◆ Work to complete ◆
Look through the records below for the line with "thumb tip: (159, 207)". Return that line and each one after it up to and including the line with "pinky dip: (14, 94)", exactly.

* * * * * * * * *

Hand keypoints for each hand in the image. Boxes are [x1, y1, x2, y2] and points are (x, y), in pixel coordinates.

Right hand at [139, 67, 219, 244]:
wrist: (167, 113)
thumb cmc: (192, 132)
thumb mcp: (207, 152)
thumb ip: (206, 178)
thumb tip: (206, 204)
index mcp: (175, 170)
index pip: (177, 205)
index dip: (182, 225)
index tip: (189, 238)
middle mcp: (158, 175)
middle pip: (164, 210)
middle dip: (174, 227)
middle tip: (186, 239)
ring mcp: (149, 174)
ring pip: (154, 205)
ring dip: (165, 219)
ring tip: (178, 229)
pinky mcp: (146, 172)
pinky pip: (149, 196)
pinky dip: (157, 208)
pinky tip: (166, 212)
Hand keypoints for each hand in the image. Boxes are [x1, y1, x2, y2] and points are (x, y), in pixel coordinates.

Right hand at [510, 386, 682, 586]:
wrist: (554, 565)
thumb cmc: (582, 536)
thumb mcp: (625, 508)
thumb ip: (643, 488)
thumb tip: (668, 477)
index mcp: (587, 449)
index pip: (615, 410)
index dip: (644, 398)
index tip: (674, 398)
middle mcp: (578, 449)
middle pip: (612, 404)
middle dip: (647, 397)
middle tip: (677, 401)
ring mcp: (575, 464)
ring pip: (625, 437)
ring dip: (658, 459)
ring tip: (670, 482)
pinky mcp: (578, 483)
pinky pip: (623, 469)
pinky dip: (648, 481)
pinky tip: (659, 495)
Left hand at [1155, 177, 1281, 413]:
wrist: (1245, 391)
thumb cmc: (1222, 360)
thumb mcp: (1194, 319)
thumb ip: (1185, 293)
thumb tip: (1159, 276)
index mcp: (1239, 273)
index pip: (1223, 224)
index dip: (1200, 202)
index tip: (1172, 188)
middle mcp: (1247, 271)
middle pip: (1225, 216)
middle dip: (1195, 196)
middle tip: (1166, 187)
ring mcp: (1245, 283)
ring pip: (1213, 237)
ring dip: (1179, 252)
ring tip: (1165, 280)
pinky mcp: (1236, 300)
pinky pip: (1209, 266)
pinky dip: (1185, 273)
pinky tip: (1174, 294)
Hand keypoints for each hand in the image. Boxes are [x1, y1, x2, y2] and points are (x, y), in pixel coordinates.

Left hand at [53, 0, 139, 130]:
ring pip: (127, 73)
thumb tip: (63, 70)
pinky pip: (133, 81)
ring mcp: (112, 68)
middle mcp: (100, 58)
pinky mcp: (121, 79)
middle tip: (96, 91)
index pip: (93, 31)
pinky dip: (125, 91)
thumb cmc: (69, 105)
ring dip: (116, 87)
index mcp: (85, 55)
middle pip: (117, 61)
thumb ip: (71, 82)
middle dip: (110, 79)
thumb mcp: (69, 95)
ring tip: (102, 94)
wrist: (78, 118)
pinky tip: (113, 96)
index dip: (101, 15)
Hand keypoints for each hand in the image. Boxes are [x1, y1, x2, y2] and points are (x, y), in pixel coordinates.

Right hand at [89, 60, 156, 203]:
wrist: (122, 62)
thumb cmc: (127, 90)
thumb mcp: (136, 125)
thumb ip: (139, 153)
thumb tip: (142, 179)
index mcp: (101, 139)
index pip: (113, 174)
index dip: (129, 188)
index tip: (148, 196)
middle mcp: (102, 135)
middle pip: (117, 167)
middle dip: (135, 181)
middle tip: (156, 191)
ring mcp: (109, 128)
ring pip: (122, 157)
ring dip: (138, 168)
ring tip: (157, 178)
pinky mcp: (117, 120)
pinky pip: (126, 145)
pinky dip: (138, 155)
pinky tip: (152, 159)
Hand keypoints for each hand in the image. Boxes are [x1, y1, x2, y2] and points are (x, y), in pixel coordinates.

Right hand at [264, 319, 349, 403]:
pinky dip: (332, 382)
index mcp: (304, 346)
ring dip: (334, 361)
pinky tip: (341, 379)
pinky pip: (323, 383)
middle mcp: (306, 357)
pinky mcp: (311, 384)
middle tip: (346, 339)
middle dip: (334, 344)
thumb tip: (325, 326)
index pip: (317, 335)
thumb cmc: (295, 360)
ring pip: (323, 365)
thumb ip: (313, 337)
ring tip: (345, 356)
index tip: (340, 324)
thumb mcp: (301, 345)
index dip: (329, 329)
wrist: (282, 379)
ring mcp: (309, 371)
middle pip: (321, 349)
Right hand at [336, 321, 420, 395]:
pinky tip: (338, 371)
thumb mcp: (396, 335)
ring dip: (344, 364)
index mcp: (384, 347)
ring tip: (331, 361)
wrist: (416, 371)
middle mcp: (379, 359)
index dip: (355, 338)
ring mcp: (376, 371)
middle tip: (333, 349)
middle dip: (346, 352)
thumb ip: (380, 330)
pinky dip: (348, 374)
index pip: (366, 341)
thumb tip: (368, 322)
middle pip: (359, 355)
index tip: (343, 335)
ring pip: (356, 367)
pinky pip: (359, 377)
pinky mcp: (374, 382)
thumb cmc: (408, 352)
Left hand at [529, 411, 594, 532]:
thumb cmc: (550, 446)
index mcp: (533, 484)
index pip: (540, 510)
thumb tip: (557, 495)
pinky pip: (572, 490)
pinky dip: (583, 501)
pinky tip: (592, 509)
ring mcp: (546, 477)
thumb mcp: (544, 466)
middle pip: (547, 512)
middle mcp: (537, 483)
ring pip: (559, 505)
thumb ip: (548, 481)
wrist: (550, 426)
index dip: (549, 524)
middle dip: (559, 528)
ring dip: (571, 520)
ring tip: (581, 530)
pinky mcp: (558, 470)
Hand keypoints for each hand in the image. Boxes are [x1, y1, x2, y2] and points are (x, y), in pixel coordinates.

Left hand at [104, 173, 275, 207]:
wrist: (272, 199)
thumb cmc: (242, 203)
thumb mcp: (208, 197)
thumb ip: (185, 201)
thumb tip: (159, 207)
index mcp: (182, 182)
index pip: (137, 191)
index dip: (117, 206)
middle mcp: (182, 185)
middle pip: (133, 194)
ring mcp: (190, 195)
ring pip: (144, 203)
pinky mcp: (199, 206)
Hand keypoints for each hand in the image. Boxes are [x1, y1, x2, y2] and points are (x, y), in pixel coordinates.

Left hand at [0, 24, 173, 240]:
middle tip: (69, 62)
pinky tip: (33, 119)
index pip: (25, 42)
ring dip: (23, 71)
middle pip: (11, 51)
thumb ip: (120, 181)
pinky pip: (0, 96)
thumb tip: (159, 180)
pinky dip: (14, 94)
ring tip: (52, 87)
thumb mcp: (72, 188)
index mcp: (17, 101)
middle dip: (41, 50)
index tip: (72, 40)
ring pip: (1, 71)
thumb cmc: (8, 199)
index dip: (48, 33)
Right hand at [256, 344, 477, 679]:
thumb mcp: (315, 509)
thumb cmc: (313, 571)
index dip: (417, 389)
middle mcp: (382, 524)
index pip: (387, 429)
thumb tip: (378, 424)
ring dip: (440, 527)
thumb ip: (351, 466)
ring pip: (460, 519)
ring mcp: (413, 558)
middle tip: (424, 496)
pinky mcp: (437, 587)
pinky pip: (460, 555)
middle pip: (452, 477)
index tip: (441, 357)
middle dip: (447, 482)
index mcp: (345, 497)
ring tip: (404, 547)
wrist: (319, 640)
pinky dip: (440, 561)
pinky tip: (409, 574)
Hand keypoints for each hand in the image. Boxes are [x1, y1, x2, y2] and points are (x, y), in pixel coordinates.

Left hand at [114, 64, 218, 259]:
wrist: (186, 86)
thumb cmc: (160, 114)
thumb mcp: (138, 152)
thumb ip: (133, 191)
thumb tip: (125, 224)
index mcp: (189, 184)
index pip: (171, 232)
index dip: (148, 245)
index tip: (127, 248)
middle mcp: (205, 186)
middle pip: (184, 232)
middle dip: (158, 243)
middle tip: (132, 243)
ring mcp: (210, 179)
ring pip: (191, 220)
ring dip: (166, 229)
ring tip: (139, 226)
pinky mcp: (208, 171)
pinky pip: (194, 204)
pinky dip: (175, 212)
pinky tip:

* * * * * * * * *

◆ Result of the task ◆
thumb tip: (159, 207)
index mcp: (182, 182)
index pip: (137, 191)
index dip: (117, 206)
middle mcp: (182, 185)
middle pip: (133, 194)
ring mcp: (190, 195)
ring pip: (144, 203)
pinky mcp: (199, 206)
Hand keypoints for each hand in the image. Boxes are [x1, y1, x2, y2] and points are (x, y), in pixel coordinates.

Left hand at [0, 24, 173, 240]:
middle tip: (69, 62)
pinky tip: (33, 119)
index pip: (25, 42)
ring dip: (23, 71)
middle pip: (11, 51)
thumb ip: (120, 181)
pinky pip: (0, 96)
thumb tip: (159, 180)
pinky dip: (14, 94)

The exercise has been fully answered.